> PROVIDED PASSAGE
Posted on 12/22/2006 11:53:58 AM PST by aculeus
The useless shells of tiny ocean animals--foraminifera--drift silently down through the depths of the equatorial Pacific Ocean, coming to rest more than three miles (five kilometers) below the surface. Slowly, over time, this coating of microscopic shells and other detritus builds up. "In the central Pacific, the sedimentation rate adds between one and two centimeters every 1,000 years," explains Heiko Pälike, a geologist at the National Oceanography Center in Southampton, England. "If you go down in the sediment one inch, you go back in time 2,500 years."
Pälike and his colleagues went considerably further than that, pulling a sediment core from the depths of the Pacific that stretched back 42 million years. Limiting their analysis to the Oligocene--a glacial time period that lasted between roughly 34 million and 23 million years ago--the researchers found that global climate responds to slight changes in the amount of sunlight hitting Earth during shifts in its orbit between elliptical and circular. "Of all the records so far, this is both the longest and, also, the clearest that most of the climatic variations between glacial and interglacial at that time [were] most likely related to orbital cycles," Pälike says.
The researchers pulled specific foraminifera samples from the core and then dissolved the shells in acid. They pumped the resultant carbon dioxide gas into a mass spectrometer and determined exactly what elements comprised the shells. This allowed them to distinguish between shells composed of the relatively lightweight isotopes of carbon and oxygen versus those made with a higher proportion of heavier isotopes.
The isotopes, in turn, reveal a picture of the climate eons ago. Oxygen (O) with an atomic weight of 16 evaporates more readily than its heavier counterpart 18O. Thus, when ice caps form, ocean water bears a higher ratio of the heavier isotope. Because the tiny creatures build their shells from materials in seawater, their calcium carbonate homes reflect the ratio of the two isotopes in the seas of that time. "They are a recorder of how much ice is present on the earth at any given time," Pälike notes.
The same is true for the various isotopes of carbon, 12C and 13C. Because plants preferentially use the lighter isotope, its scarcity is a record of how much life the oceans supported. By matching these isotope ratios to the astronomical cycle--Earth's orbit oscillates between an elliptical and circular path on a roughly 400,000-year cycle--the researchers found that patterns of glaciation and ice retreat followed the eccentricity of our planet's orbitthey report in the December 22 Science.

> LISTED ENTRIES

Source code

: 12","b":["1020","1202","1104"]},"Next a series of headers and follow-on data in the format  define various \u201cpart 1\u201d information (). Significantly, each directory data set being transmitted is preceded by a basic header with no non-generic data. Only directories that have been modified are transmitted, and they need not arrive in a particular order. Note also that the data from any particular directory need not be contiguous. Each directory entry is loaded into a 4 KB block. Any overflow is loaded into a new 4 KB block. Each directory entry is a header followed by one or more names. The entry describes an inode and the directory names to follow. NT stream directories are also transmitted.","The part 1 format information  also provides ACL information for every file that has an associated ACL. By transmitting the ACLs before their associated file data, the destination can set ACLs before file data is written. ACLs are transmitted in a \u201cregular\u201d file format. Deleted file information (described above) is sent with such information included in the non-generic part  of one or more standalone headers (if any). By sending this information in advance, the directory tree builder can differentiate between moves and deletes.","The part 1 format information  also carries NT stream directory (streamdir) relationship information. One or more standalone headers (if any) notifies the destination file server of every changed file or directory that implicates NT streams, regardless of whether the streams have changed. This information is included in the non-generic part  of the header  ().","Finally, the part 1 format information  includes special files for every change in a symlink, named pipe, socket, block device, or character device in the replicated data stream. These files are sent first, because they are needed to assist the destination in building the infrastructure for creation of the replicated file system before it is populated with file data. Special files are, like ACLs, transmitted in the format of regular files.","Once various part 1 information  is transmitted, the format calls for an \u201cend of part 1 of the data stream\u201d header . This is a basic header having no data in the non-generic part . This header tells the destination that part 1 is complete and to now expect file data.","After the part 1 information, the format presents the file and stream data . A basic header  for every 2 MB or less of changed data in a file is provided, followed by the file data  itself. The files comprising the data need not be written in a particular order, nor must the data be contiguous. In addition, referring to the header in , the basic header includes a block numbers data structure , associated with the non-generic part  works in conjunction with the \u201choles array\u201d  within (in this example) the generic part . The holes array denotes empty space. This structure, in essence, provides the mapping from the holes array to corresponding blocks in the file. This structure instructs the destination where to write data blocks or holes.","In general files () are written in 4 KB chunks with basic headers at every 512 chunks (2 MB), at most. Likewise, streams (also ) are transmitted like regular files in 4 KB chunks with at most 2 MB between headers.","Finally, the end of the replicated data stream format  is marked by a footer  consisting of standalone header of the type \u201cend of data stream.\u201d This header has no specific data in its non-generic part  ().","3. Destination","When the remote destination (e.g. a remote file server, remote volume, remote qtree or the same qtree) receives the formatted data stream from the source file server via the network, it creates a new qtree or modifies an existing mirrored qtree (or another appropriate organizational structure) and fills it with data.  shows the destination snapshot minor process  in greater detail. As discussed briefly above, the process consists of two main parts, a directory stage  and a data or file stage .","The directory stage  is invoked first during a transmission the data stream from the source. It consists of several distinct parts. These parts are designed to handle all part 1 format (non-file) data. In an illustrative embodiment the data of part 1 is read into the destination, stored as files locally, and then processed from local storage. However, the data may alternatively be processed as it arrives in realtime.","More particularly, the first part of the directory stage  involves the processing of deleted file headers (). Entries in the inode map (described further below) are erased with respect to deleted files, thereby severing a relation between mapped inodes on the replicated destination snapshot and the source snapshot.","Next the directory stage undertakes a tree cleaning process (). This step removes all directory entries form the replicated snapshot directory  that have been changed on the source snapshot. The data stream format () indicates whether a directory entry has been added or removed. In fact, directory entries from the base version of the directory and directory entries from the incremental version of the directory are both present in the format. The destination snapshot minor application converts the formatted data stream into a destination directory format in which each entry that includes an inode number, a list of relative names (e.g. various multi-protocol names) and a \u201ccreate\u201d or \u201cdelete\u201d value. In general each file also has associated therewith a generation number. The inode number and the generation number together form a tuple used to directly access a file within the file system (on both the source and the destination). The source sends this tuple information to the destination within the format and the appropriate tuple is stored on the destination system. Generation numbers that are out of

==

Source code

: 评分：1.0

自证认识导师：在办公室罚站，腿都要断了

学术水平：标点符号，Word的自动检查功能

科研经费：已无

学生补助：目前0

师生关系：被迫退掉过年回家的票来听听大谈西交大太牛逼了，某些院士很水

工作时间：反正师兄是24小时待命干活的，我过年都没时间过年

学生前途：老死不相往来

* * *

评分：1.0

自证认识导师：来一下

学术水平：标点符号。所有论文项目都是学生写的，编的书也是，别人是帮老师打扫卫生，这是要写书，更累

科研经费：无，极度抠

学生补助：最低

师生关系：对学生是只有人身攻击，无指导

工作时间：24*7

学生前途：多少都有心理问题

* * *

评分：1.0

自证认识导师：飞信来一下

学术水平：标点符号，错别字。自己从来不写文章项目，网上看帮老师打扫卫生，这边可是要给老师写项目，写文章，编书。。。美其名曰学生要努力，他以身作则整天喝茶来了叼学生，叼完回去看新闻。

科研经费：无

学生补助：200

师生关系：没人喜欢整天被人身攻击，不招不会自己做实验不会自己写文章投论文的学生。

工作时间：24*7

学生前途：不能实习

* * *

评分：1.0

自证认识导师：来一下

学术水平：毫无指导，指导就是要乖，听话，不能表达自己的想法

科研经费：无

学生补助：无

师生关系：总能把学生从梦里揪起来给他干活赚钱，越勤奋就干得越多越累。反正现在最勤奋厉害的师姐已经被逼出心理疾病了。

--

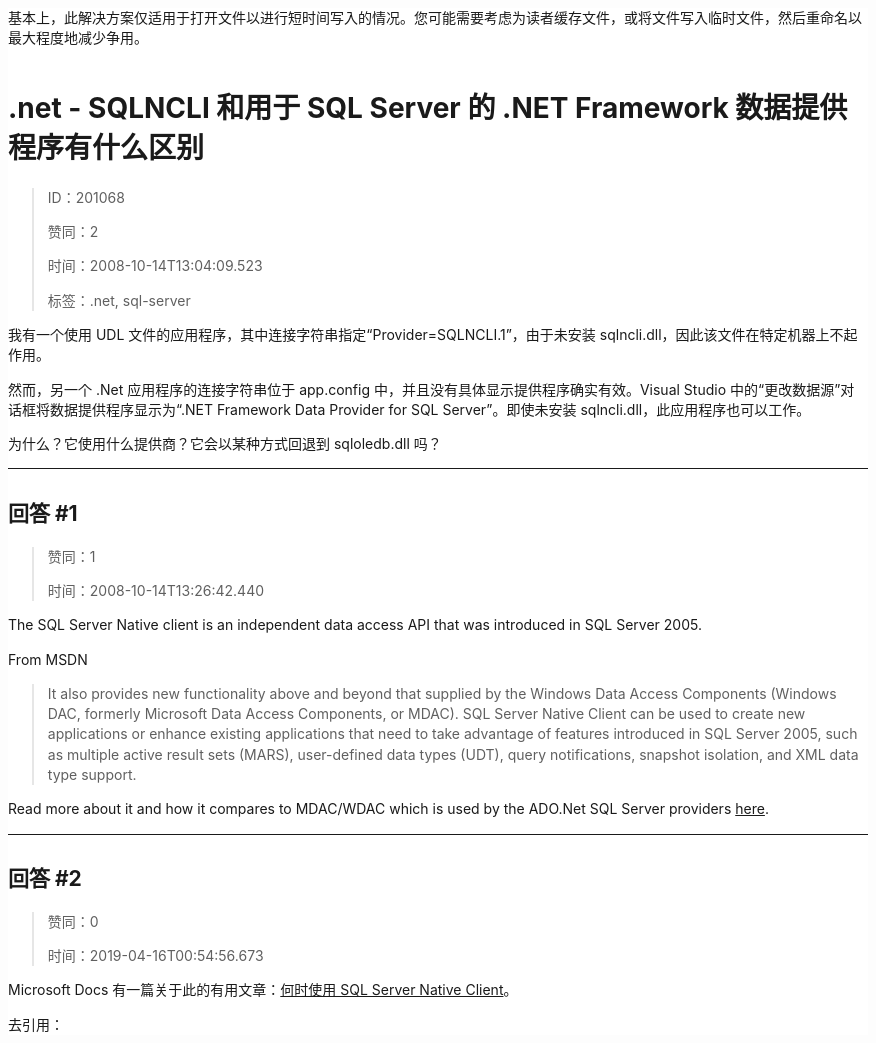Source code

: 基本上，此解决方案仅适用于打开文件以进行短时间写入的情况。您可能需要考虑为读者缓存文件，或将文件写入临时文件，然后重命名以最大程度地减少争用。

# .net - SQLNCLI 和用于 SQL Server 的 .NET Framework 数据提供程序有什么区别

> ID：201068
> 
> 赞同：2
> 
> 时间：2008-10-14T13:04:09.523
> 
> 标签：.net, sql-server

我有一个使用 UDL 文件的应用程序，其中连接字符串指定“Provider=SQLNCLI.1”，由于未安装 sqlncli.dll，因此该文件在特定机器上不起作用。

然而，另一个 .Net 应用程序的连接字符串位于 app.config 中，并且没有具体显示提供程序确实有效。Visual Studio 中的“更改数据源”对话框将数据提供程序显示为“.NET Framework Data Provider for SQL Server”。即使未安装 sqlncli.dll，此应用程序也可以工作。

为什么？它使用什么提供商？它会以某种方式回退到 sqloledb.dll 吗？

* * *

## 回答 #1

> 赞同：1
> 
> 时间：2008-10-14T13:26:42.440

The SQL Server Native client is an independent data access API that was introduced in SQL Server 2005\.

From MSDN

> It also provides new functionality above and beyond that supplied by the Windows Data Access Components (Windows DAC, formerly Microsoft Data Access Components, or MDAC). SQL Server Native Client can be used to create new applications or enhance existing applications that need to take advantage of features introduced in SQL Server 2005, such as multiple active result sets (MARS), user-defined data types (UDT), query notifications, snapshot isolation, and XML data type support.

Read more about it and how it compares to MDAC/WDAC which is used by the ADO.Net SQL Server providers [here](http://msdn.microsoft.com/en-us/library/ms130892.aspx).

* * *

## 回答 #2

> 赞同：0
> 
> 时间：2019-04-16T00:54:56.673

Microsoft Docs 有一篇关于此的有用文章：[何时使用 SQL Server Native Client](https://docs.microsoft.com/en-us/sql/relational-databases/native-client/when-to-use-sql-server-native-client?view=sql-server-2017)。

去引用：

> COMPLETE THE FOLLOWING
1 – Reproduce the article on ocean sediment cores and ancient climate from "The same is" to "December 22 Science.", substituting "algae" for "plants".
2 – Pick up the article on ocean sediment cores and ancient climate after its last sentence and carry it forward.

> RESPONSES TO THE TASKS
1 –
The same is true for the various isotopes of carbon, 12C and 13C. Because algae preferentially use the lighter isotope, its scarcity is a record of how much life the oceans supported. By matching these isotope ratios to the astronomical cycle--Earth's orbit oscillates between an elliptical and circular path on a roughly 400,000-year cycle--the researchers found that patterns of glaciation and ice retreat followed the eccentricity of our planet's orbitthey report in the December 22 Science.

2 –
But the eccentricity of Earth's orbit does not cause that much of a flux in the amount of sunlight the planet receives; that energy budget is much more strongly impacted by variances in the degree ofEarth's tilt toward or away from the sun, which would lead one to expect glaciation to occur on a shorter cycle. Instead, the long times required to move carbon through the oceans apparently acts as a buffer. "Each carbon atom that you put in the ocean stays there for about 100,000 years," Pälike explains. "The climate system accentuates very long periodic variations and dampens shorter term variations."
Earth is currently nearly circular in its orbit and, if this Oligocene pattern were to be followed, would next be headed into another ice age in about 50,000 years. But the amount of carbon dioxide in the atmosphere has reached levels not seen for millions of years prior to the Oligocene. Thus, to get an accurate picture of what the climate might be like in coming years, scientists will have to continue back even farther in history to a period known as the Eocene.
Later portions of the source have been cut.